EXTRACT PROVIDED:
Content starts
This study adds an important level of detail to our understanding of vaccination program cost-effectiveness by showing that multi-component vaccination programs designed specifically to eliminate disparities in vaccination rates are likely to be cost-effective [8, 19, 20, 40]. This finding is in accordance with prior work suggesting that programs to eliminate disparities in influenza and pneumococcal vaccination rates would be cost-effective if they eliminate disparities in elderly minority vaccination rates and cost < $9-11 per targeted elder per year [11, 12]. Here, we found that the ICER of the very high intensity program ($24,479) was lower than the ICERs of minority vaccination programs described previously ($45,000-$48,000/QALY) [11, 12]. These differences are likely due to the very high intensity program resulting in more vaccinations than previous programs (influenza and PPSV together v. either vaccination alone) [11, 12].

This study has several strengths. First, we incorporated conservative assumptions regarding the costs and effectiveness of the four vaccination programs, assuming that costs were assigned to each targeted minority elder per year regardless of prior PPSV vaccination status, that single year gains in vaccination rates reported in the literature were only realized by the third year of the program, and that gains in vaccination rate either stagnated (PPSV) or were lost (influenza) in years 3–10 for all but the very high intensity vaccination program. Second, we made no assumptions regarding the potential for this elderly minority vaccination program to also increase vaccination rates in the elderly Caucasian population seen in the same practices. Third, the results were robust to wide variation in parameter values, with the very high intensity program not becoming cost-prohibitive (>$100,000/QALY) except when less likely values were tested in sensitivity analyses for the influenza vaccination rate achieved in year 10 of either the high intensity or the very high intensity vaccination program.
Content ends
DATASET SECTION:
Content starts
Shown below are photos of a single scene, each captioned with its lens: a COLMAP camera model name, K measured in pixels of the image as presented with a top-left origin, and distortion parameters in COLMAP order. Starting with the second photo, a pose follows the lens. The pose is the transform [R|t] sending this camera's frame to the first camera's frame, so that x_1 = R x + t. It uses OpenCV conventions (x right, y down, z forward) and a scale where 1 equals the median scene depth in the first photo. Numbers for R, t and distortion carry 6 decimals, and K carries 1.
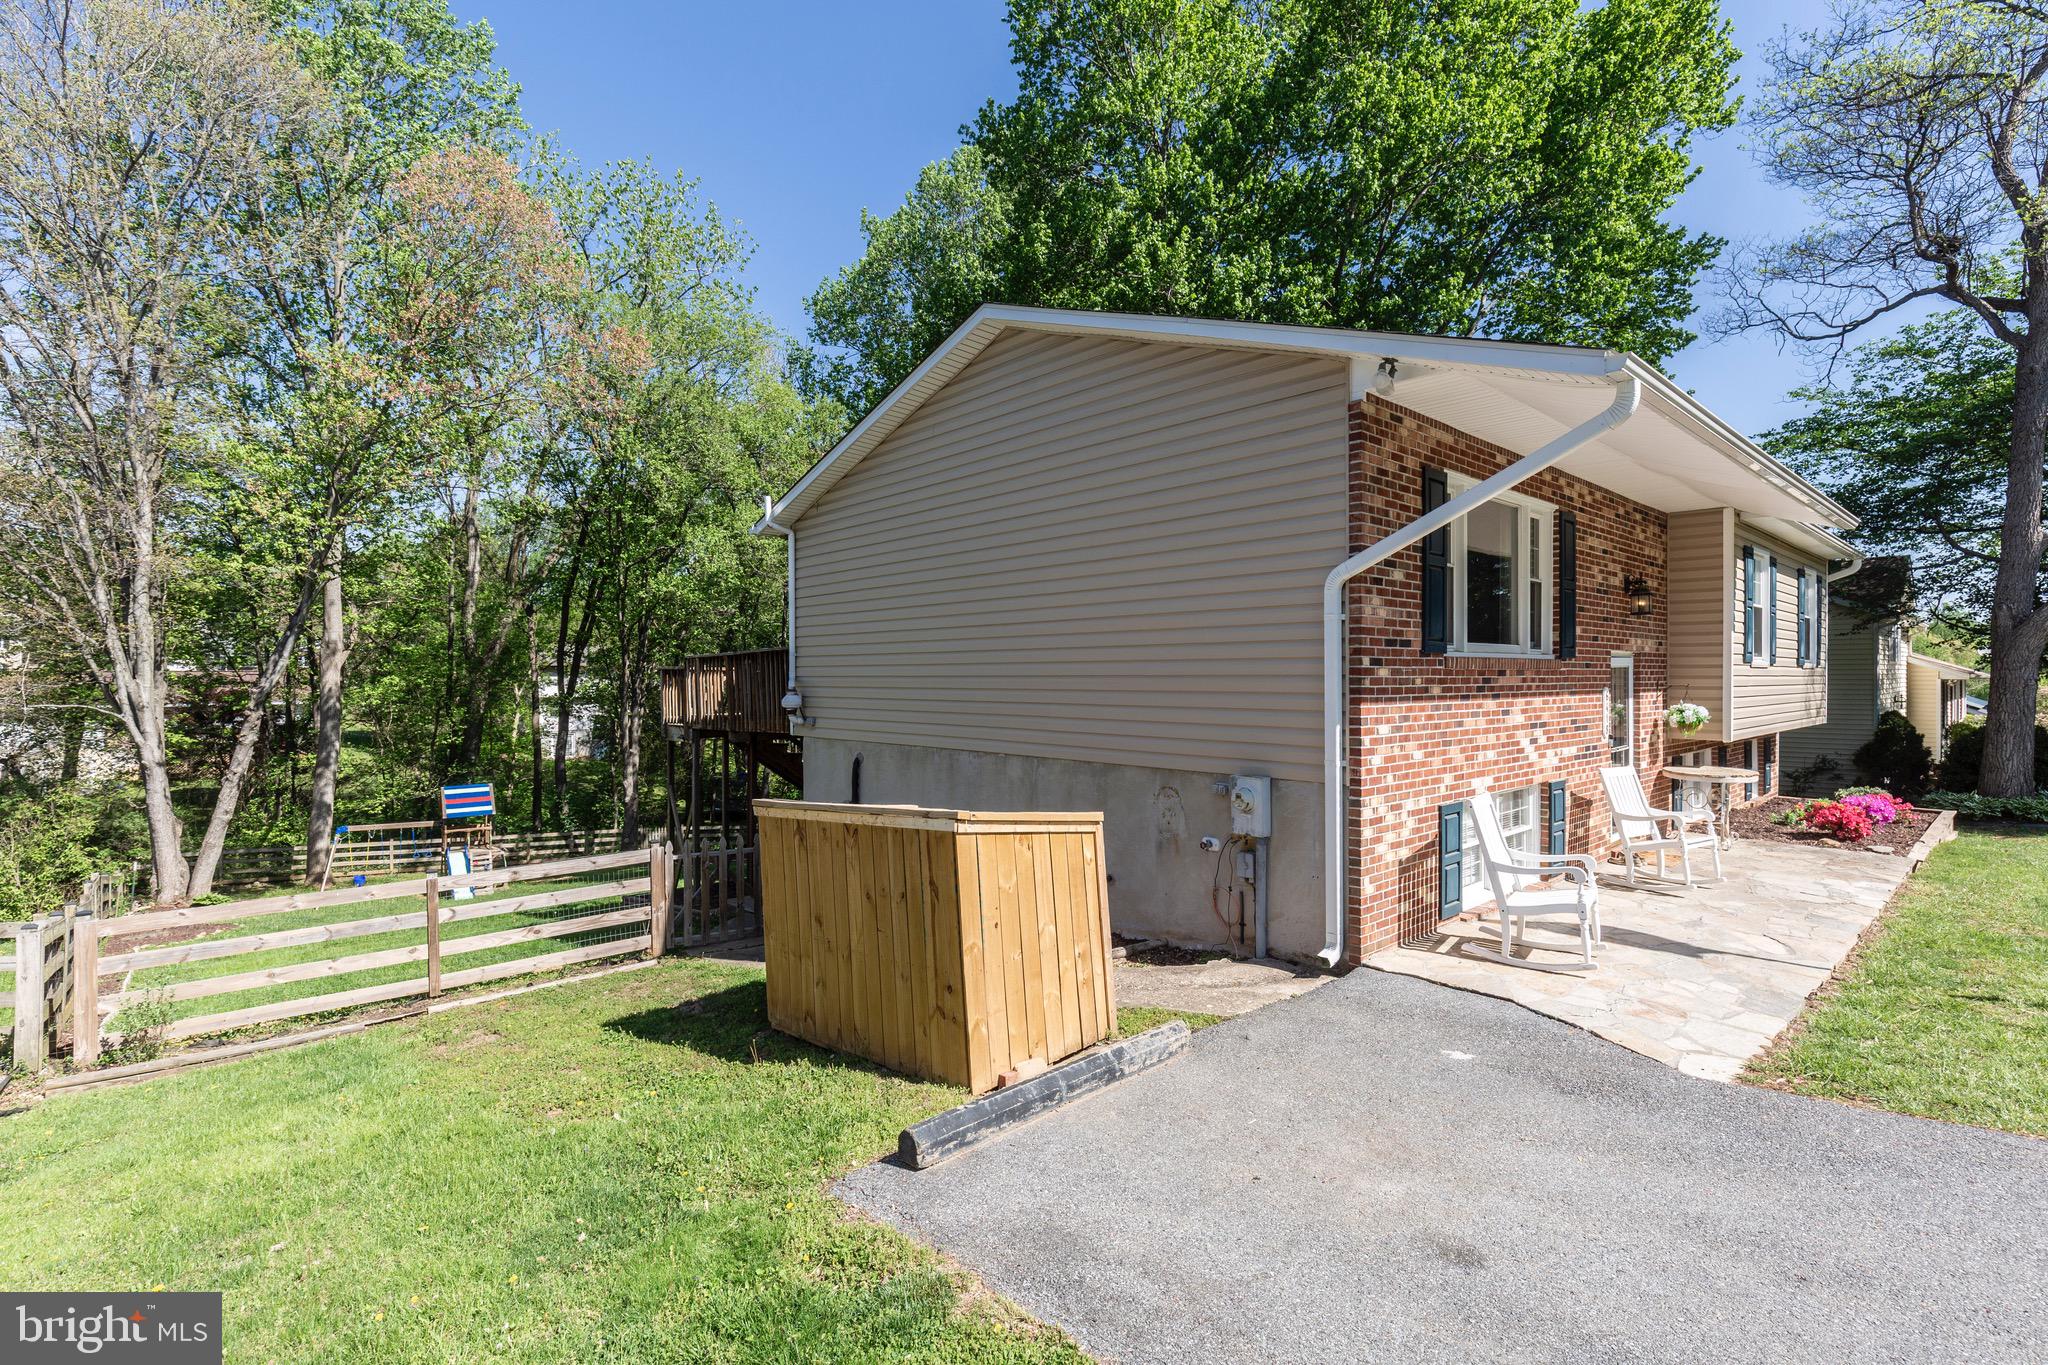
lens RADIAL K [[929.6, 0, 1020.7], [0, 929.6, 687.8], [0, 0, 1]] dist [-0.002128, -0.000077]
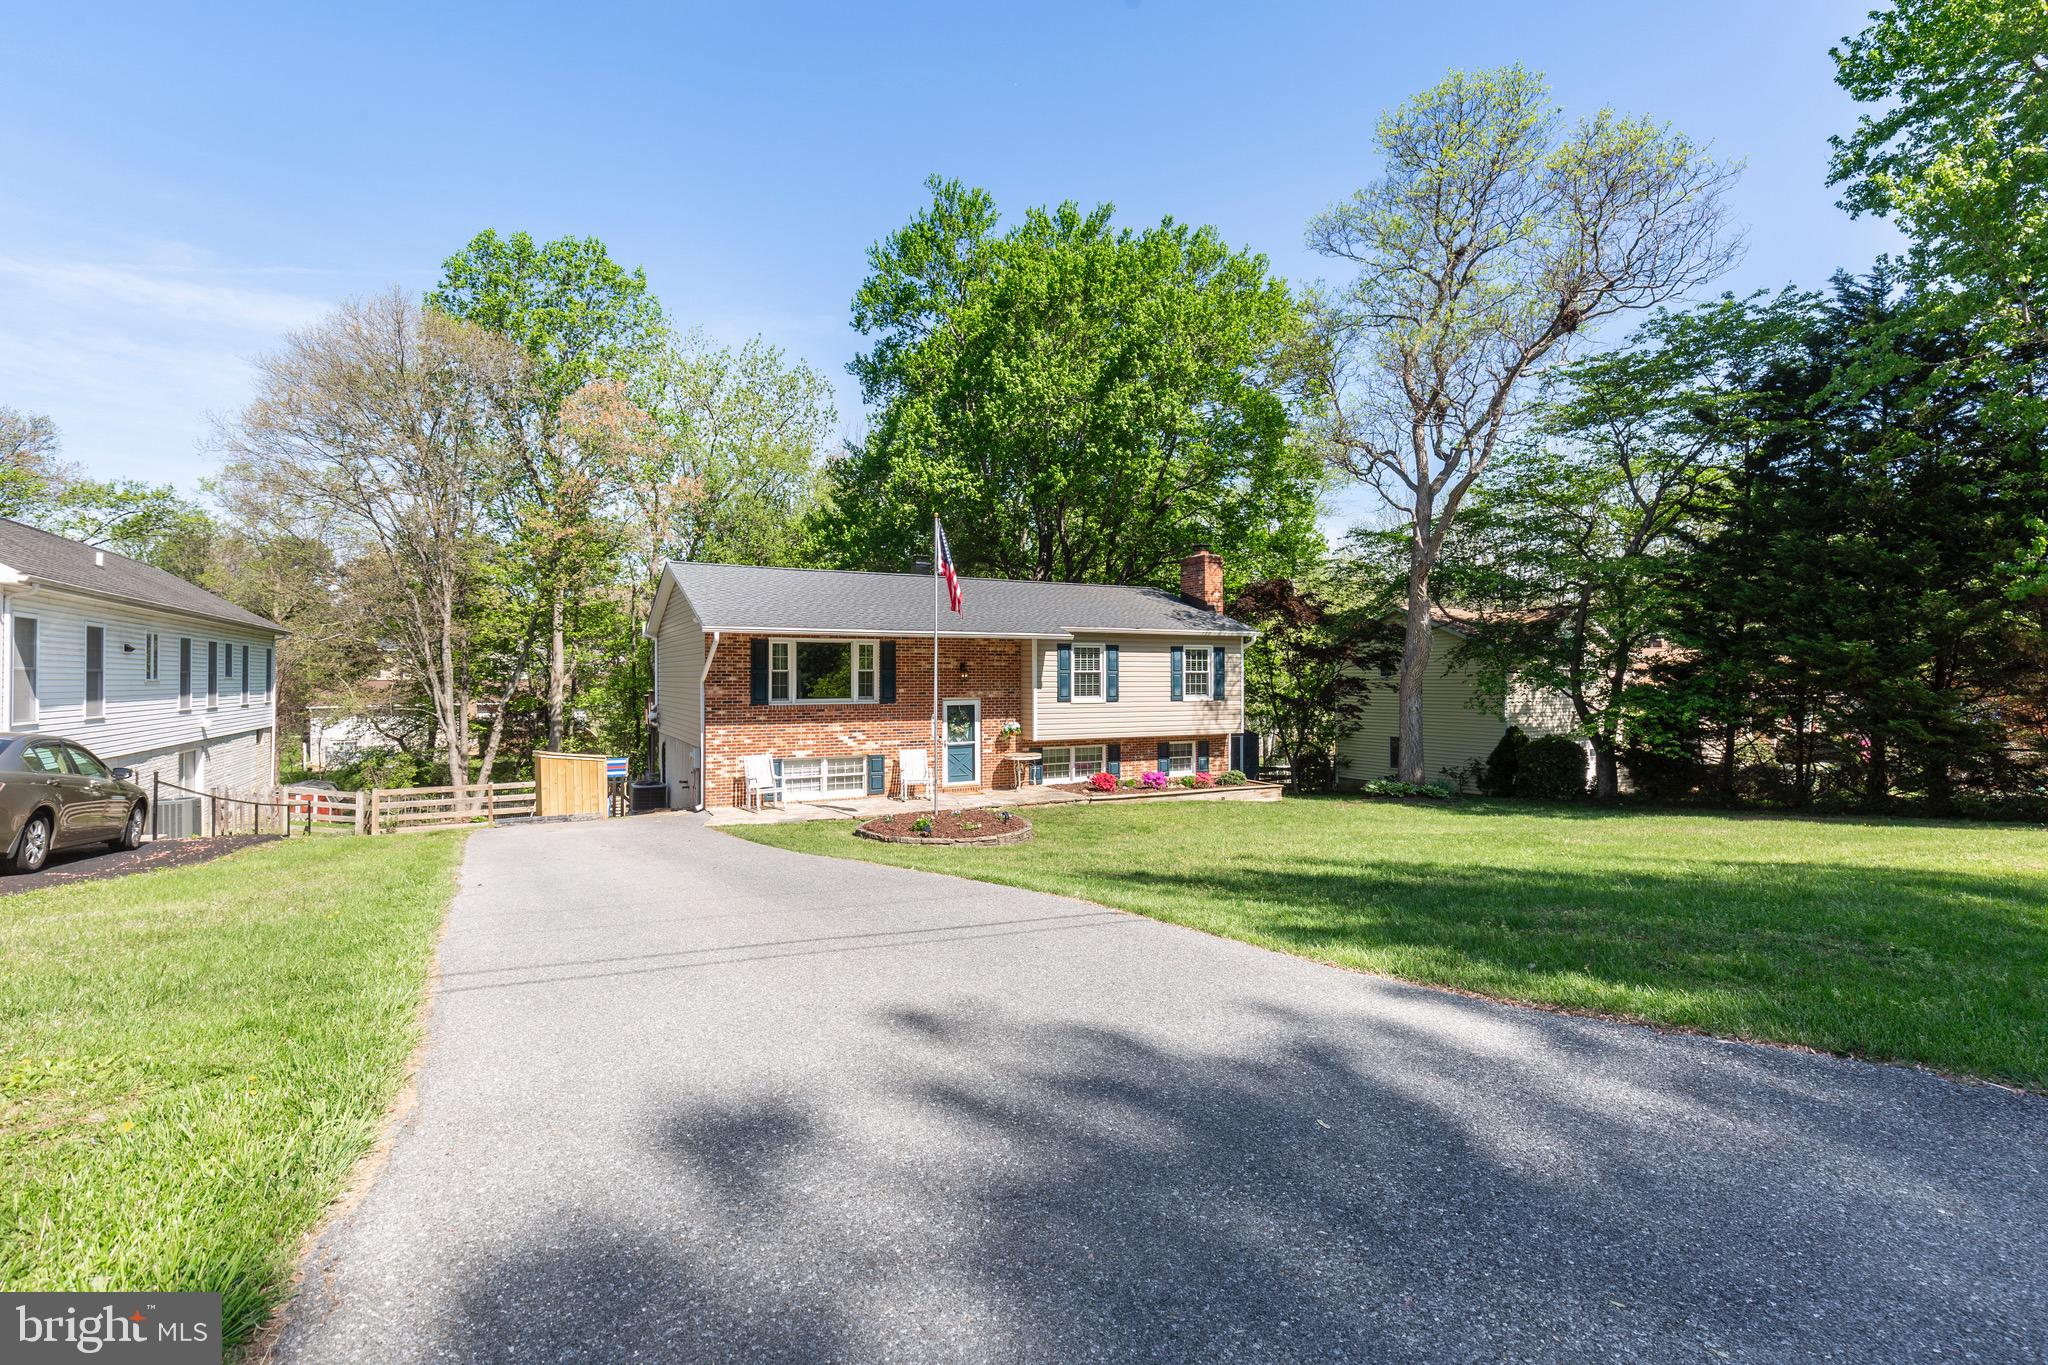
lens RADIAL K [[929.6, 0, 1033.4], [0, 929.6, 677.1], [0, 0, 1]] dist [-0.002128, -0.000077]
pose [[0.969905, 0.000794, -0.243483, 0.508596], [-0.003284, 0.999946, -0.009822, -0.025196], [0.243462, 0.010326, 0.969855, -0.402139]]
Content ends
YOUR ASSIGNMENT: Please continue the discussion of the cost-effectiveness of minority vaccination programs, starting after its final sentence.

YOUR RESPONSE:
This study also has several limitations. First, the study evaluated the cost-effectiveness of four practice-based vaccination programs designed to eliminate disparities in influenza and pneumococcal vaccination rates. In theory, this modeling choice limits the generalizability of our findings to those practices or practice networks that serve a large population of minority elders, have disparities in vaccination rates and have not adopted the interventions described above. In practice, however, this study is likely generalizable to any practice with elderly influenza and pneumococcal vaccination rates that are less than or equal to the baseline elderly minority vaccination rates modeled in this study. Second, in the absence of better data, we modeled declines in PPSV vaccine effectiveness based on expert panel estimates and costs of audit and feedback and practice vaccination champion interventions based on author estimates. When varied widely in sensitivity analyses, however, these parameters did not have a large impact on the ICER of the preferred vaccination program. Third, our modeling approach does not capture vaccination effects in decreasing disease transmission to susceptible unvaccinated persons, as would a dynamic transmission model. However, since our targeted group, the elderly, is not the core group for transmission in these illnesses (as children are), these transmission effects would likely be minimal.

Conclusions

This analysis suggests that a very high intensity vaccination program that included four interventions to eliminate disparities in elderly minority influenza and PPSV vaccination rates would be cost-effective at both $50,000 and $100,000/QALY willingness-to-pay thresholds. A vaccination program including these four interventions should be considered for adoption in community-based practices seeking to address disparities in elderly minority vaccination rates. Further research on the costs and effectiveness of such programs may be warranted and could be undertaken in the form of a large pragmatic clinical trial that would likely be economically reasonable to conduct given the value of the information garnered from such a trial.